Mom collects worries and peeves. She worries about her children's grades, about our futures, about our love lives. She worries about Dad and his lack of ambition, about the way he hasn't published any papers in the last two years. She worries about our diets, about water purity, about air pollution, about anything and everything that could possibly go wrong. And she tends her peeves. She hates Dad's books. She hates Bridget's clothes. She hates medical insurance companies, tax forms, PTA meetings, car problems, litter that mysteriously appears in our hydrangea bushes, lime rings around shower drains, and so many more that I've given up on ever learning all of them.
When I was alive, I didn't think I collected anything. Oh, sure, I bought books -- but I threw them away, too. And I bought clothes, but my closet was never full. And I had worries and peeves, but I learned how to put them out of my mind.

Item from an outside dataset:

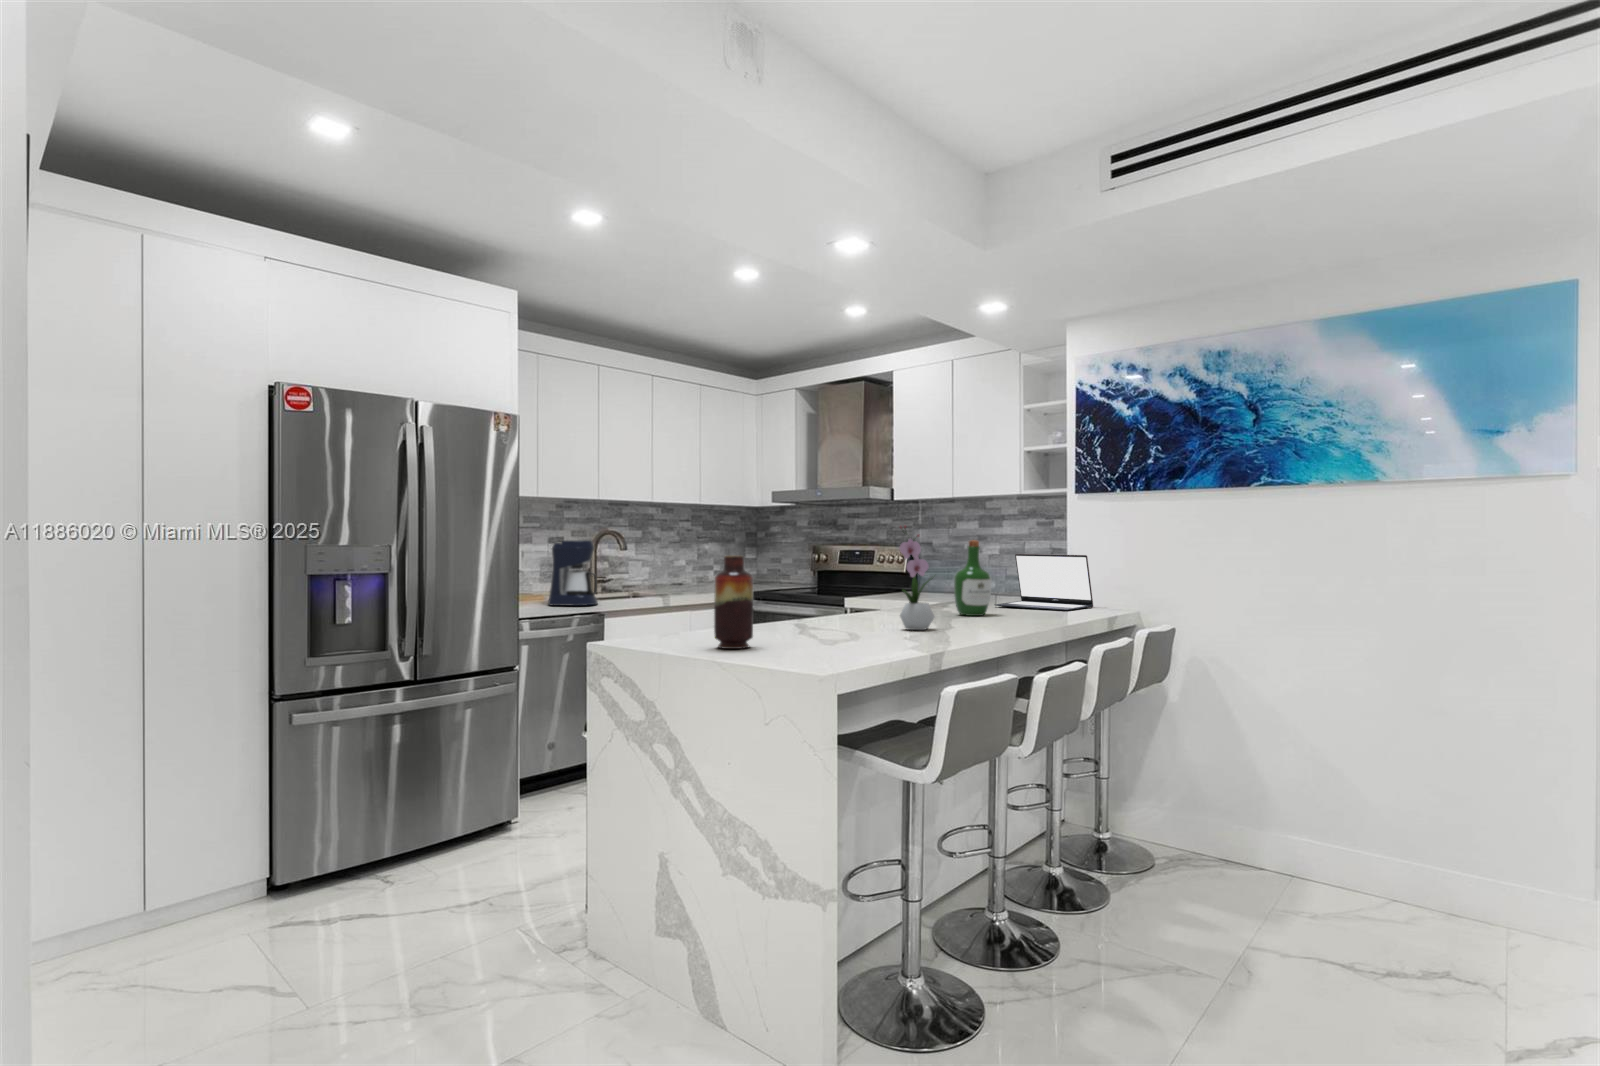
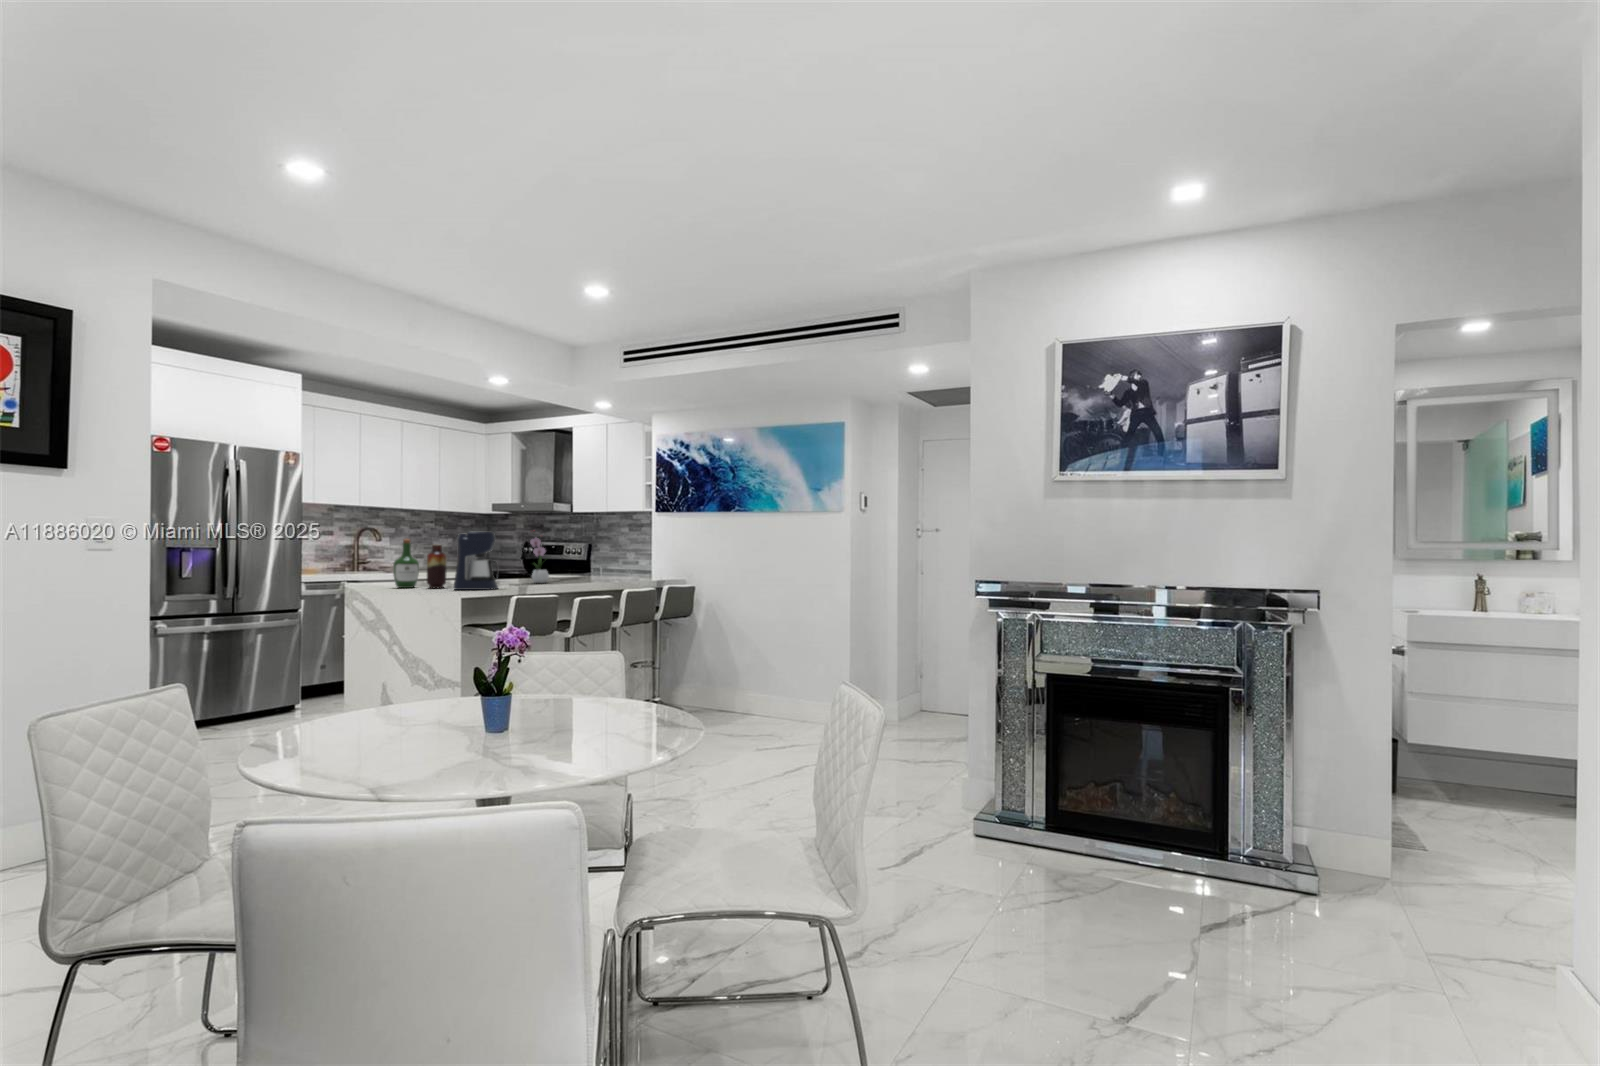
coffee maker: present [548,540,598,606] -> present [453,532,498,590]
wine bottle: present [954,540,991,616] -> present [393,539,419,588]
laptop: present [995,554,1093,611] -> none [608,546,662,577]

Which, y'know, always struck me as the sensible way to deal with stress and piles of stuff, but my family never paid attention when I told them. I used to wonder, sometimes, why I wasn't a collector too, why I didn't have a driving obsession.
Now I know what I collect. I collect people. I collect words. I can remember every single person I've killed, remember their gestures, the tricks of their voices. I remember them, and I capture them in nets of words every morning when I come home to the lair. Someday I may put my words to better use. I think I might trying writing, see if the undead can publish books.
After all, I may be a collector, but at least I can see. Let my family go on living with their useless piles of books and clothes and worries. I'm going to put my obsessions to work.
---------------------------------------------
Inspired by the 28 March 2004
Back to More or Less the Same
---------------------------------------------
I didn't like this week's word much. I couldn't think of any Harry Potter application, I spent a couple minutes attempting a really bizarre Ranma 1/2 monologue in the style of the Arabian Nights, and finally I was reduced to this, which is really just a portrait of my own family. Well, okay, a drastically exaggerated and simplified portrait, but still. My dad really IS like that with books, my sister really does have baskets of clothes all over her room, and my mom really does collect peeves and worries, and refuses to let go of them.
That last, I blame entirely on my grandmother, and I really dislike since I've inherited it as well. Nature or nurture? I've no idea, and I don't care. I just wish the fussbudget tendency didn't pass down.
(You should all be glad I didn't go with my other idea, by the way, which was a kind of gruesome original short about a serial killer who collected a different body part from each victim. Narrated from her point of view, with loving descriptions of the way she sliced up and skinned the corpses. There are times I wish I could drag my imagination out into the open and punch it in the nose for inflicting certain ideas on me in such vivid detail.)